European stock indexes were down more than 1 percent, raising questions about whether the steady rises on global equity markets and general lack of volatility in financial markets had hit a wall.
Buoyed by signs of solid euro zone economic growth and likely higher interest rates, the euro broke through the psychological barrier of $1.30 <EUR> for the first time in 1-1/2 years as the dollar weakened across the board.
Britain's pound was up 0.8 percent at a near two-year high above $1.93 <GBP>, and the dollar was 1 percent lower against the Swiss franc <CHF>, and down a third of a percent against the yen <JPY> at 115.9 yen.
Beyond the major players, Russia's rouble hit a 7-year high against the U.S. currency.
"The (economic) data is coming in stronger in the euro zone," said Mansoor Mohi-Uddin, currency strategist at UBS. "The U.S. data is on the weak side."
Prospects of a slowdown in the U.S. economy and potentially lower U.S. interest rates have combined with concerns about fundamental economic imbalances to put the dollar under pressure. However, if the current decline lasts, a soaring euro could lower the horizon for European Central Bank interest rate hikes, changing the dynamics.
Many investors, meanwhile, have been wondering how long the currently benign financial market climate can last, expecting a trigger of some sort to shake things up.
STOCKS, BONDS
There were signs of some kind of shake up on European stock markets, where worries about the stronger euro's impact on business and exports sent stocks sharply lower.
The pan-European FTSEurofirst index <FTEU3> of 300 leading shares and the DJ Euro STOXX 50 <STOXX50E> were both down 1.2 percent with the French CAC 40 <FCHI> off 1 percent and Germany's DAX <GDAXI> down 1.3 percent.

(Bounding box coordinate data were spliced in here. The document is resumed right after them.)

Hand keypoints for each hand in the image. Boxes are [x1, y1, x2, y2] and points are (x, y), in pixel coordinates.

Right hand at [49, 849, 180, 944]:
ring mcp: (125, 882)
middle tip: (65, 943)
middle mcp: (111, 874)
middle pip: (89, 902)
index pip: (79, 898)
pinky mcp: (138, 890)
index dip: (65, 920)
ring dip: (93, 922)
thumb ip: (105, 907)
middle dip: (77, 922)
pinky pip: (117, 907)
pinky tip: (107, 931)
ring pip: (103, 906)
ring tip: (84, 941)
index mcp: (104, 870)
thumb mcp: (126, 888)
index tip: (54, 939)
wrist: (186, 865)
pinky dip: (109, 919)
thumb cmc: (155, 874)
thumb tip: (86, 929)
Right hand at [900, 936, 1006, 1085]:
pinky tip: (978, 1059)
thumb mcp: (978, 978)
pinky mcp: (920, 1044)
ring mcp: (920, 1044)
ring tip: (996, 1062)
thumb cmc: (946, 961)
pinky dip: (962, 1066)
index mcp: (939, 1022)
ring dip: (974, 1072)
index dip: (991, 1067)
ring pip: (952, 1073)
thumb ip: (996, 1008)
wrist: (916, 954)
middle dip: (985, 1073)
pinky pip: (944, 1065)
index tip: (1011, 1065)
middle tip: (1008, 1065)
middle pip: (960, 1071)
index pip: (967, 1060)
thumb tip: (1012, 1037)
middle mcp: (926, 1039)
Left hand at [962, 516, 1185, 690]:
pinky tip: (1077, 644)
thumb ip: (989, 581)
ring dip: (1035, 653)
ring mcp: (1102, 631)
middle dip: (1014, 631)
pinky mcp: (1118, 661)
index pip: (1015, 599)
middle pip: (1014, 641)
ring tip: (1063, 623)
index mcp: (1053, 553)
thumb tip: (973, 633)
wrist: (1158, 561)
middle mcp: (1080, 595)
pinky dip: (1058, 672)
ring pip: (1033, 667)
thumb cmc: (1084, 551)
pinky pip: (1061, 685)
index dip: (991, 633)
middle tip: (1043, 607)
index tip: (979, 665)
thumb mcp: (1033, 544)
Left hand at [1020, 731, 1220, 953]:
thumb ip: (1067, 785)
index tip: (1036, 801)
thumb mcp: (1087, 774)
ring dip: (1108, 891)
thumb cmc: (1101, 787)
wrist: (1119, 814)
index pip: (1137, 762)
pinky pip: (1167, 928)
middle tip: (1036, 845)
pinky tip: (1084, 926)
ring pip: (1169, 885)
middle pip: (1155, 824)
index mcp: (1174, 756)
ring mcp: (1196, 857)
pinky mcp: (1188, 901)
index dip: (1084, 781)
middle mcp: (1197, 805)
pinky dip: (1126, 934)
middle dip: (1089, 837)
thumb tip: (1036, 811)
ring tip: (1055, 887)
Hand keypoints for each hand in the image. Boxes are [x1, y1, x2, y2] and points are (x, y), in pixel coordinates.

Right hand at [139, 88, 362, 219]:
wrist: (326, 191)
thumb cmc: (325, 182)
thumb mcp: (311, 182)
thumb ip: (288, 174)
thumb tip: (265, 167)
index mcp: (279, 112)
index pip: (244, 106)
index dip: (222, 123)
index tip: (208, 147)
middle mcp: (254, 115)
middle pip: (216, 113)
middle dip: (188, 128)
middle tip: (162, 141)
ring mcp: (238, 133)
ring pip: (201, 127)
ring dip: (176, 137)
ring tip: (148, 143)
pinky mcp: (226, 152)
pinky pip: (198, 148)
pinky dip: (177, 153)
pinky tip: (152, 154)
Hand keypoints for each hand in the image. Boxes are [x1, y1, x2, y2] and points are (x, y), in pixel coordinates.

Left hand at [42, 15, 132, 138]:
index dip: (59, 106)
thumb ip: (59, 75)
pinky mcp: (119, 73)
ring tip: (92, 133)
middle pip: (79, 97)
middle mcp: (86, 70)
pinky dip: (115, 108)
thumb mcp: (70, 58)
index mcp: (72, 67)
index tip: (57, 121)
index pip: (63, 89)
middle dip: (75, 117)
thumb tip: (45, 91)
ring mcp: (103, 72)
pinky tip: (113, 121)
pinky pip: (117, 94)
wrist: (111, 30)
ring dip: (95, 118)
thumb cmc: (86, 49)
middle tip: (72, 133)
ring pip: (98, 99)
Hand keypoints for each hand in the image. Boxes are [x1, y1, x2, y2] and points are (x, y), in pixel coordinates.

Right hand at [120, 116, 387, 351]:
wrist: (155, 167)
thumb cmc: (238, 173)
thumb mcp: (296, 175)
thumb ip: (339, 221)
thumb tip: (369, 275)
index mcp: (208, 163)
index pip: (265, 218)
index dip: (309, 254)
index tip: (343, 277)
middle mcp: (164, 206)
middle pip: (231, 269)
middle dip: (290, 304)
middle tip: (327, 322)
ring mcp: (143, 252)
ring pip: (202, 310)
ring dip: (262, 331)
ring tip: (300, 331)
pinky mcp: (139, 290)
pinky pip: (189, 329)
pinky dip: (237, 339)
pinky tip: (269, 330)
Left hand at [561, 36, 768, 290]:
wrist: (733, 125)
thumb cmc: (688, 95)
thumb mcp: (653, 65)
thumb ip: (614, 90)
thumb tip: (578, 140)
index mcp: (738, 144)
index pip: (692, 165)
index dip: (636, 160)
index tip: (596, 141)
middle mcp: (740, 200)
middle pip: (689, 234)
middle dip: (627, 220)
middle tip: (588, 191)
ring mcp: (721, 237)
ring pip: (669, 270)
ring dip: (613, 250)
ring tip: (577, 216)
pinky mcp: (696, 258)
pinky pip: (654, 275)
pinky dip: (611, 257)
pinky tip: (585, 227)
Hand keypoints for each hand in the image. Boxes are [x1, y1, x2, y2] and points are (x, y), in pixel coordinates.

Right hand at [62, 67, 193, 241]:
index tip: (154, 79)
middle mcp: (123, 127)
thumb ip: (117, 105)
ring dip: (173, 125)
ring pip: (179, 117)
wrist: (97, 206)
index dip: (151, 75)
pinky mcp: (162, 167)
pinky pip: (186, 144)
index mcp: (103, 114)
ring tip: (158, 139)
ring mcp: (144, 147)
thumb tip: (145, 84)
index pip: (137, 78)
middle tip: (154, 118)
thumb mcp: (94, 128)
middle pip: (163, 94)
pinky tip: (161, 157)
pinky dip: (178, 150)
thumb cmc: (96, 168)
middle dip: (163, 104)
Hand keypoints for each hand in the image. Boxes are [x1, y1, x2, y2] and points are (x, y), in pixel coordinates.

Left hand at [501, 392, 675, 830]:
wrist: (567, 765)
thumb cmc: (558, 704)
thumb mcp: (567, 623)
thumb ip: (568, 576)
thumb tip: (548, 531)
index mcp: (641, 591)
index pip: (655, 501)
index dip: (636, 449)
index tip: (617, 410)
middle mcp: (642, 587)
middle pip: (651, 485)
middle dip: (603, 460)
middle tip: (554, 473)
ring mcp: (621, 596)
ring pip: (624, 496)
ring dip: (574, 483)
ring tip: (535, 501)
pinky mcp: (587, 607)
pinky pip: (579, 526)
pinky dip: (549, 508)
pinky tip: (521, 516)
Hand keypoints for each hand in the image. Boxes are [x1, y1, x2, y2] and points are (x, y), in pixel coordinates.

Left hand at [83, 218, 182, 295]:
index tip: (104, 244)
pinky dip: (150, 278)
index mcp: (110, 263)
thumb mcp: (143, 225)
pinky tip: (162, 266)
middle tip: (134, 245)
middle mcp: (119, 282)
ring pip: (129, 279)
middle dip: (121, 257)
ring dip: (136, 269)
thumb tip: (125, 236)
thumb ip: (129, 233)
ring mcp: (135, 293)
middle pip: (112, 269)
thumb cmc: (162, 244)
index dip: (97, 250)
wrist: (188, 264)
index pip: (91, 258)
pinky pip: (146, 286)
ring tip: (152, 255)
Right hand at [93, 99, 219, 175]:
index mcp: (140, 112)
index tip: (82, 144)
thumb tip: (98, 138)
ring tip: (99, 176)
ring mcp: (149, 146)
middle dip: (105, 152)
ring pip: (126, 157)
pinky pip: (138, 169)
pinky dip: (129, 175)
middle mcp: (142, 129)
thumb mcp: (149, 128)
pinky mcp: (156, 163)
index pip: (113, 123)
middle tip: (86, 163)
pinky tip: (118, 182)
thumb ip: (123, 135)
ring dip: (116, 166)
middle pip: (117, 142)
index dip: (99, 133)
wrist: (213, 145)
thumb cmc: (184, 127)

Investors were looking hard at specific sectors that could be impacted.
The DJ Stoxx auto sector index <SXAP> fell 2 percent and headed losers, with BMW <BMWG> down 3 percent and DaimlerChrysler <DCXGn> falling 2.5 percent. Siemens <SIEGn> also declined 2.5 percent.
"The two areas that typically stand out are autos and industrial goods," says Ian Scott, strategist at Lehman Brothers. "These are the areas that statistically tend to show the highest sensitivity to currency movements."
Euro zone government bond futures marked a six-week high as investors sought both safety and currency advantage.
The December Bund future <FGBLZ6> was up 39 ticks on the day at 118.36. Earlier, the contact hit 118.47, its highest since an intraday peak of 118.60 on October 6.